Caving within the lava tubes of Craters of the Moon requires a permit from the Ranger Station. Visitors should expect screening for past exposure to White Nose Syndrome to protect the resident bat population. Alongside these different lava tubes, several hiking trails wind above ground, including routes traversing the 40,000 acres of the park's designated wilderness.
The Lava Flow Campground within the national monument is one of the most unique in the region, and tent campers and small recreation vehicles are invited to spend the night amid a stark landscape comprised of lava rocks. Campsites at Lava Flow are available on a first-come, first-served basis, and often fill up by early afternoon.
10. Harmon Park
Highlight: Family-favorite park with playground, picnic tables, sports courts, and skatepark
Harmon Park is a popular place to visit for family celebrations, skating sessions, and enjoying nice weather on the south side of the city. It's the size of 15 city blocks and features several sports accommodations.

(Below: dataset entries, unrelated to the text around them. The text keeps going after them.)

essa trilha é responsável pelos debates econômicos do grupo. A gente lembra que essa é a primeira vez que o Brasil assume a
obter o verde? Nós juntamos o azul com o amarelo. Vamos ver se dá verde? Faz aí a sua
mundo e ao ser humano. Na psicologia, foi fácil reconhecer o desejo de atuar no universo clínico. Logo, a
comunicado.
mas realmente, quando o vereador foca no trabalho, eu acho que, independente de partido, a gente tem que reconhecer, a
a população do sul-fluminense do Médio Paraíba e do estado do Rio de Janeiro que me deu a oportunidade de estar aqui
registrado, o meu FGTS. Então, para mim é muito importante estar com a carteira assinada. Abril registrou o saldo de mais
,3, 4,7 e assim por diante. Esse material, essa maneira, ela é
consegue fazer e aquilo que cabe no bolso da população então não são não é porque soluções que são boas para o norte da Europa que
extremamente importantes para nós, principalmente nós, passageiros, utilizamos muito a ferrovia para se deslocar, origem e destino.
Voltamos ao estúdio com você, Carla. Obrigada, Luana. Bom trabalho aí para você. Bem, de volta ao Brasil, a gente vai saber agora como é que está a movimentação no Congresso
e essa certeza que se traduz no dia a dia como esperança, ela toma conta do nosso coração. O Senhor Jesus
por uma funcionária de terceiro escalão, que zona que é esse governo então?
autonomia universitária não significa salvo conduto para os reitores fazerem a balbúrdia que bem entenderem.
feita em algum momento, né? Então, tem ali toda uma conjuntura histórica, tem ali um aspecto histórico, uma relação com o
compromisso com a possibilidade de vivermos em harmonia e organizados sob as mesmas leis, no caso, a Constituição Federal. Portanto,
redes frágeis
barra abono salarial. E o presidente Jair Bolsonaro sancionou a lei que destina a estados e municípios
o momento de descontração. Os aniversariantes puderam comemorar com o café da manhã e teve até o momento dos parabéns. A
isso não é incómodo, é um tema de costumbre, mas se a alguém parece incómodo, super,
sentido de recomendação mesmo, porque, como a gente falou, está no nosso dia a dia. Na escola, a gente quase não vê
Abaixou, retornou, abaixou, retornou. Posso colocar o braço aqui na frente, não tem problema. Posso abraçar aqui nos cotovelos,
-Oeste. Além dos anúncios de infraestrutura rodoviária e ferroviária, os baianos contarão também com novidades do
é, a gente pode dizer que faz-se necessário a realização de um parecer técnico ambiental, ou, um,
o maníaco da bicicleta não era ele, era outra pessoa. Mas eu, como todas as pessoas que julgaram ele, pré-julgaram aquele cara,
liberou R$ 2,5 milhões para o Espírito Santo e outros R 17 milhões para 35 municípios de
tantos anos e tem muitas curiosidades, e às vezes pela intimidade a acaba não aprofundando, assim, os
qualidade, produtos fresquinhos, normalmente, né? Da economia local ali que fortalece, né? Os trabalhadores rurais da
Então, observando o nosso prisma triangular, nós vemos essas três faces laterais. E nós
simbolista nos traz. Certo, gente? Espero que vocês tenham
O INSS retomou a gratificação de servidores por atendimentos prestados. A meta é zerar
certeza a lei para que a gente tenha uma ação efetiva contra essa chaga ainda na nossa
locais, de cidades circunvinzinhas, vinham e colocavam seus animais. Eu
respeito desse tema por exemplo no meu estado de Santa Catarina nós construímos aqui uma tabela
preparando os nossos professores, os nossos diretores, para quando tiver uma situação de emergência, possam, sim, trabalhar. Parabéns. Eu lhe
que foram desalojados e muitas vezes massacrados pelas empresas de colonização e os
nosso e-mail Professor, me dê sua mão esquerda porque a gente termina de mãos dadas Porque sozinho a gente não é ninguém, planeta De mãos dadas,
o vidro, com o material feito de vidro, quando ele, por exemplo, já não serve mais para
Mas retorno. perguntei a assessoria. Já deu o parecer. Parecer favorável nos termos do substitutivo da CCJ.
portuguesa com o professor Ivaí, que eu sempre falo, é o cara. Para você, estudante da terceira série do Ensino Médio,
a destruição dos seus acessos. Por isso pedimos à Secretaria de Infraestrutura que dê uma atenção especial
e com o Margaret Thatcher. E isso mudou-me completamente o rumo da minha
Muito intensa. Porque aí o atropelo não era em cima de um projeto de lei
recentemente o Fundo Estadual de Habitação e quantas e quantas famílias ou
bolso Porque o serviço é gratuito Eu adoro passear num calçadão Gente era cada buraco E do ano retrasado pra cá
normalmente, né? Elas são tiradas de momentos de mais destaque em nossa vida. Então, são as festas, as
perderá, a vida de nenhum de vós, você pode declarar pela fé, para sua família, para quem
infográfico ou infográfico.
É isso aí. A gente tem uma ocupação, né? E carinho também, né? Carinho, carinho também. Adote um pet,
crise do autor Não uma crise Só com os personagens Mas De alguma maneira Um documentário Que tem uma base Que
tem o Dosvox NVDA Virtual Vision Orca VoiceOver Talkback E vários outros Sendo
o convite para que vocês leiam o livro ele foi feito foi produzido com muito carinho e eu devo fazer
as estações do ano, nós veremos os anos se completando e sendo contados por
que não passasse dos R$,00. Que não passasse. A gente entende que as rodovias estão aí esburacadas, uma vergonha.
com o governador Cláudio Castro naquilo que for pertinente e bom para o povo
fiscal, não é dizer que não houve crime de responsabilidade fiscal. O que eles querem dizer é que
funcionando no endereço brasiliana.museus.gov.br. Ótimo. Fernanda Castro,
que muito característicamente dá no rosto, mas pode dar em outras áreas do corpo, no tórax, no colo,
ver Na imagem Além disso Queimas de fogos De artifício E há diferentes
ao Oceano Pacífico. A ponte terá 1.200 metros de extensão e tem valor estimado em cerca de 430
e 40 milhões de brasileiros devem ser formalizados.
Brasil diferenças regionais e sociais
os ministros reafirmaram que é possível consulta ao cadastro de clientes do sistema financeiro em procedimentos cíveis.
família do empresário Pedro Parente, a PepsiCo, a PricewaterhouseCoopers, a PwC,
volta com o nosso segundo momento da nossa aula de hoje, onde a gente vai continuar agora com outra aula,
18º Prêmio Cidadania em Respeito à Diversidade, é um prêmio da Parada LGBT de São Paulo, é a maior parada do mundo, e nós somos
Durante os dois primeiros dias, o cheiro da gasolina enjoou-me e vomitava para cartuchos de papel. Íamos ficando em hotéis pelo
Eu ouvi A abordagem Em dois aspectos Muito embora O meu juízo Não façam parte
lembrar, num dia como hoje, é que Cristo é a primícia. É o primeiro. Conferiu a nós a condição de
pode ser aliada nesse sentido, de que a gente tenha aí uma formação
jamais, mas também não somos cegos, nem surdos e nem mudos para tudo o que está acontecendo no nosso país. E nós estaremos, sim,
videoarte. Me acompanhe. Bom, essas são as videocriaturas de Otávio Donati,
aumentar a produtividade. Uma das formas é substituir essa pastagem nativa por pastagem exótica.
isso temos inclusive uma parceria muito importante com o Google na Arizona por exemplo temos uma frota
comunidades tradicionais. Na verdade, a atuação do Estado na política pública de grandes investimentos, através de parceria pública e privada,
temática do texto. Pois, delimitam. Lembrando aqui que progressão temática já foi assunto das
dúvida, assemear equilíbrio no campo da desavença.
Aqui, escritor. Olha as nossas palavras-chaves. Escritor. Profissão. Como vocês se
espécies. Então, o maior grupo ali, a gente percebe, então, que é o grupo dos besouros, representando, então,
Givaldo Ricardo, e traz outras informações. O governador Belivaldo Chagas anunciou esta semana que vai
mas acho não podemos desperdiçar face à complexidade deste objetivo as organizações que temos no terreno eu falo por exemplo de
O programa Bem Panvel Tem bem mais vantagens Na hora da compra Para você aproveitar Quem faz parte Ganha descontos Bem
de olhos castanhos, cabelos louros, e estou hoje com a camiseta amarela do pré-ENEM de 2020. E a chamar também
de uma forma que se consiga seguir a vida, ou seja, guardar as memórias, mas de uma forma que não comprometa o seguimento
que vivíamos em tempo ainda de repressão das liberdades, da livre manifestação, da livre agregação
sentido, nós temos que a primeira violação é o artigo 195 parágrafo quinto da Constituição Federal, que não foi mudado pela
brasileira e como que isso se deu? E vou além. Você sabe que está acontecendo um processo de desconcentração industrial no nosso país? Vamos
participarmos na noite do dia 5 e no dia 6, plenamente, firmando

A few favorite sports venues include basketball and tennis courts, lighted baseball and softball fields, and a large volleyball pit.
Outside of intramural and impromptu sporting events, Harmon Park is also a great place for a picnic, with large pavilions available and abundant green space for yard games and activities. A playground set is popular for young children, and skateboards, rollerblades, and scooters often use the 10,000-square-foot skatepark adjacent to the parking lot.
Address: Harmon Park Avenue, Twin Falls, Idaho
Map of Attractions & Things to Do in Twin Falls, ID
Twin Falls, ID - Climate Chart
|Average minimum and maximum temperatures for Twin Falls, ID in °C|
|3 -7||6 -5||11 -2||16 2||21 6||26 11||31 13||31 12||25 7||18 2||9 -3||3 -7|
|Average monthly precipitation totals for Twin Falls, ID in mm.|
|Average minimum and maximum temperatures for Twin Falls, ID in °F|
|37 20||43 23||52 29||61 35||70 43||79 51||88 56||87 54||77 45||65 36||48 27||38 20|
|Average monthly precipitation totals for Twin Falls, ID in inches.|
The summer is the best time to visit Twin Falls, including June, July, and August. The area experiences the warmest weather this time of year, with the longest days for exploring outside. Highs average in the mid-80s during the peak of summer, offering t-shirt weather and comfortable evening temperatures.
Spring is also a good time to visit Twin Falls, especially for those interested in seeing the area's waterfalls at peak flow. Shoshone Falls begins to engorge in March from early-season snowmelt, and by May it's at full force and quite the sight to see. Temperatures in May are also comfortable, with daytime highs averaging in the 60s.
Summer extends into September in Twin Falls and begins to cool off at the end of the month. The fall season continues from mid-September into October, but reaches colder temperatures by the end of the month. This is a good time of year to visit outside of the busy summer months.